Bynum is assigning blame and searching for answers wherever he can now, frustrated by a postseason of fluctuating minutes and a tenuous spot in the starting lineup. On Jackson-coached teams, the younger players tend to question the system, and the older players believe in it. That's one reason Jackson likes veterans.

Fisher pointed to the Lakers' inability to use all aspects of the triangle offense when the Nuggets repeatedly denied or disrupted the entry pass to the post.

"Overall, we didn't execute," he said. "We practice ball and player movement every day. If something is taken away, we have something to counter it. We weren't sharp and prepared to counter when they took something away from us."

But if the theme is confidence, the focal point has to be Kobe. His belief in himself never wavers. And you'll recall that the first time the Lakers went to the Pepsi Center in the regular season, he scored 14 of his 33 points in the fourth quarter to procure an L.A. victory. It was one of those Kobe-take-over-and-win-the-game-for-us nights.

Every time the Lakers took a wrong turn in these playoffs, Kobe viewed it as a challenge, not a cause for alarm.

"Who said it was going to be easy?" he said.

I didn't. I had the Lakers winning in seven. I also based that on their winning every game at home. Now they'll have to get at least one in Denver if they're going to advance, and the efforts in the first two games at home would not be good enough to get that done.

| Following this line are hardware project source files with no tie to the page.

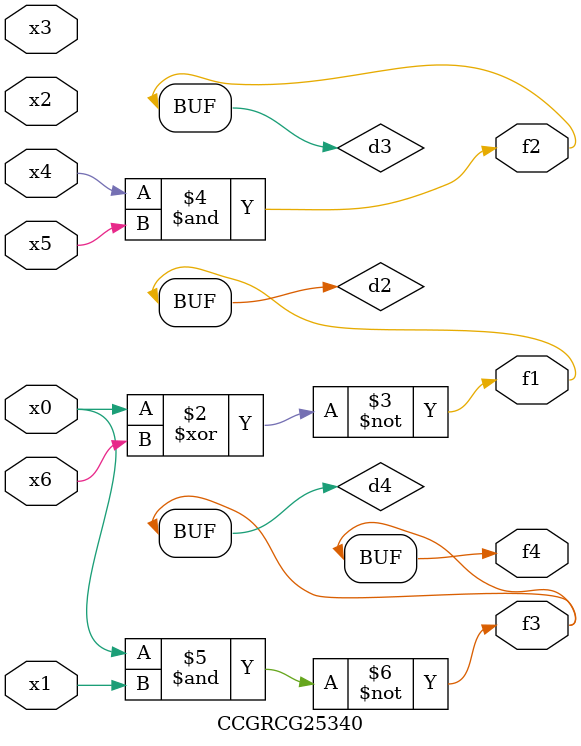
<source format=v>
module CCGRCG25340(
	input x0, x1, x2, x3, x4, x5, x6,
	output f1, f2, f3, f4
);

	wire d1, d2, d3, d4;

	nor (d1, x0);
	xnor (d2, x0, x6);
	and (d3, x4, x5);
	nand (d4, x0, x1);
	assign f1 = d2;
	assign f2 = d3;
	assign f3 = d4;
	assign f4 = d4;
endmodule

</source>
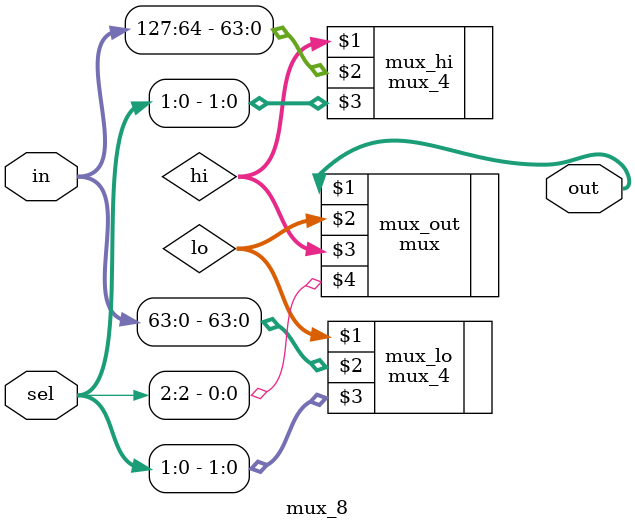
<source format=v>
module mux_8 (out, in, sel);

output wire [15:0] out;
input wire [127:0] in;
input wire [2:0] sel;

wire [15:0] lo, hi;

mux_4 mux_hi (hi[15:0], in[127:64], sel[1:0]);
mux_4 mux_lo (lo[15:0], in[63:0], sel[1:0]);
mux mux_out (out[15:0], lo[15:0], hi[15:0], sel[2]);

endmodule

</source>
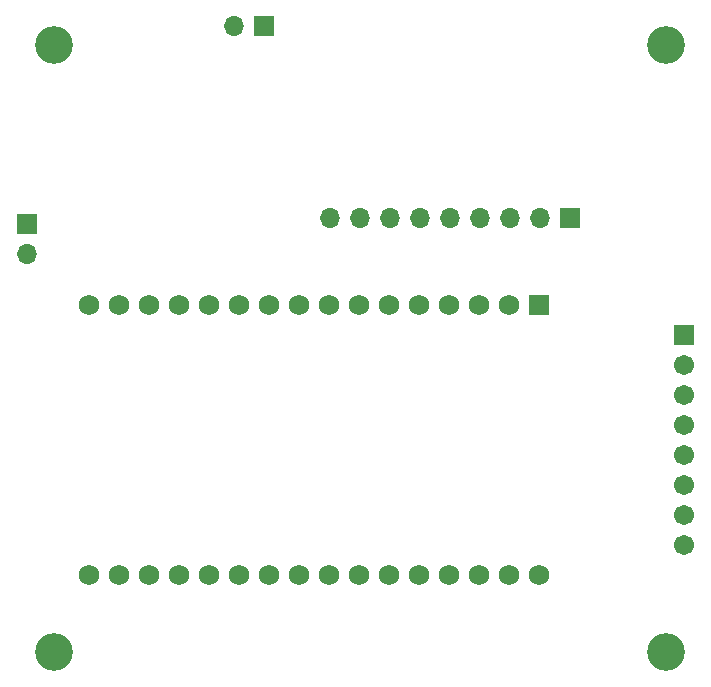
<source format=gbr>
%TF.GenerationSoftware,KiCad,Pcbnew,9.0.0*%
%TF.CreationDate,2025-11-19T13:49:17-06:00*%
%TF.ProjectId,FiltSure Prototype Three,46696c74-5375-4726-9520-50726f746f74,rev?*%
%TF.SameCoordinates,Original*%
%TF.FileFunction,Soldermask,Top*%
%TF.FilePolarity,Negative*%
%FSLAX46Y46*%
G04 Gerber Fmt 4.6, Leading zero omitted, Abs format (unit mm)*
G04 Created by KiCad (PCBNEW 9.0.0) date 2025-11-19 13:49:17*
%MOMM*%
%LPD*%
G01*
G04 APERTURE LIST*
G04 Aperture macros list*
%AMRoundRect*
0 Rectangle with rounded corners*
0 $1 Rounding radius*
0 $2 $3 $4 $5 $6 $7 $8 $9 X,Y pos of 4 corners*
0 Add a 4 corners polygon primitive as box body*
4,1,4,$2,$3,$4,$5,$6,$7,$8,$9,$2,$3,0*
0 Add four circle primitives for the rounded corners*
1,1,$1+$1,$2,$3*
1,1,$1+$1,$4,$5*
1,1,$1+$1,$6,$7*
1,1,$1+$1,$8,$9*
0 Add four rect primitives between the rounded corners*
20,1,$1+$1,$2,$3,$4,$5,0*
20,1,$1+$1,$4,$5,$6,$7,0*
20,1,$1+$1,$6,$7,$8,$9,0*
20,1,$1+$1,$8,$9,$2,$3,0*%
G04 Aperture macros list end*
%ADD10O,1.700000X1.700000*%
%ADD11R,1.700000X1.700000*%
%ADD12C,3.200000*%
%ADD13RoundRect,0.102000X-0.762000X0.762000X-0.762000X-0.762000X0.762000X-0.762000X0.762000X0.762000X0*%
%ADD14C,1.728000*%
%ADD15RoundRect,0.102000X-0.754000X0.754000X-0.754000X-0.754000X0.754000X-0.754000X0.754000X0.754000X0*%
%ADD16C,1.712000*%
G04 APERTURE END LIST*
D10*
%TO.C,J2*%
X113131600Y-66442600D03*
D11*
X115671600Y-66442600D03*
%TD*%
D12*
%TO.C,H4*%
X149707600Y-119383800D03*
%TD*%
%TO.C,H1*%
X149707600Y-68000000D03*
%TD*%
D11*
%TO.C,J1*%
X95605600Y-83201600D03*
D10*
X95605600Y-85741600D03*
%TD*%
D12*
%TO.C,H3*%
X97891600Y-119383800D03*
%TD*%
%TO.C,H2*%
X97891600Y-68000000D03*
%TD*%
D13*
%TO.C,U6*%
X138980600Y-90064600D03*
D14*
X136440600Y-90064600D03*
X133900600Y-90064600D03*
X131360600Y-90064600D03*
X128820600Y-90064600D03*
X126280600Y-90064600D03*
X123740600Y-90064600D03*
X121200600Y-90064600D03*
X118660600Y-90064600D03*
X116120600Y-90064600D03*
X113580600Y-90064600D03*
X111040600Y-90064600D03*
X108500600Y-90064600D03*
X105960600Y-90064600D03*
X103420600Y-90064600D03*
X100880600Y-90064600D03*
X138980600Y-112924600D03*
X136440600Y-112924600D03*
X133900600Y-112924600D03*
X131360600Y-112924600D03*
X128820600Y-112924600D03*
X126280600Y-112924600D03*
X123740600Y-112924600D03*
X121200600Y-112924600D03*
X118660600Y-112924600D03*
X116120600Y-112924600D03*
X113580600Y-112924600D03*
X111040600Y-112924600D03*
X108500600Y-112924600D03*
X105960600Y-112924600D03*
X103420600Y-112924600D03*
X100880600Y-112924600D03*
%TD*%
D11*
%TO.C,U3*%
X141579600Y-82698600D03*
D10*
X139039600Y-82698600D03*
X136499600Y-82698600D03*
X133959600Y-82698600D03*
X131419600Y-82698600D03*
X128879600Y-82698600D03*
X126339600Y-82698600D03*
X123799600Y-82698600D03*
X121259600Y-82698600D03*
%TD*%
D15*
%TO.C,M1*%
X151231600Y-92604600D03*
D16*
X151231600Y-95144600D03*
X151231600Y-97684600D03*
X151231600Y-100224600D03*
X151231600Y-102764600D03*
X151231600Y-105304600D03*
X151231600Y-107844600D03*
X151231600Y-110384600D03*
%TD*%
M02*

</source>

The real question is whether Bryant's teammates can regain his confidence in them. Trevor Ariza undid a solid Game 2 by missing a free throw and his only field goal attempt and by committing a killer turnover in the fourth quarter. Sasha Vujacic never made a shot. Pau Gasol missed two important free throws.

There are times I wonder whether Bryant has his doubts about this team, whether underneath the hood it's really just the same group that got mopped up by the Celtics in the Finals last year. No need to wait until June; this weekend's games will tell us whether they're any different. The Celtics aren't around anymore. Now it's an upstart Denver Nuggets team that suddenly has set the standard for the Lakers to match.

"They came here to do what they needed to do," Bryant said. "They have home-court advantage now. Now it's time to go to Denver, see if we can do the same."

Sounds like curiosity. If the Lakers are going to keep their championship quest going, they'll have to convert that to confidence.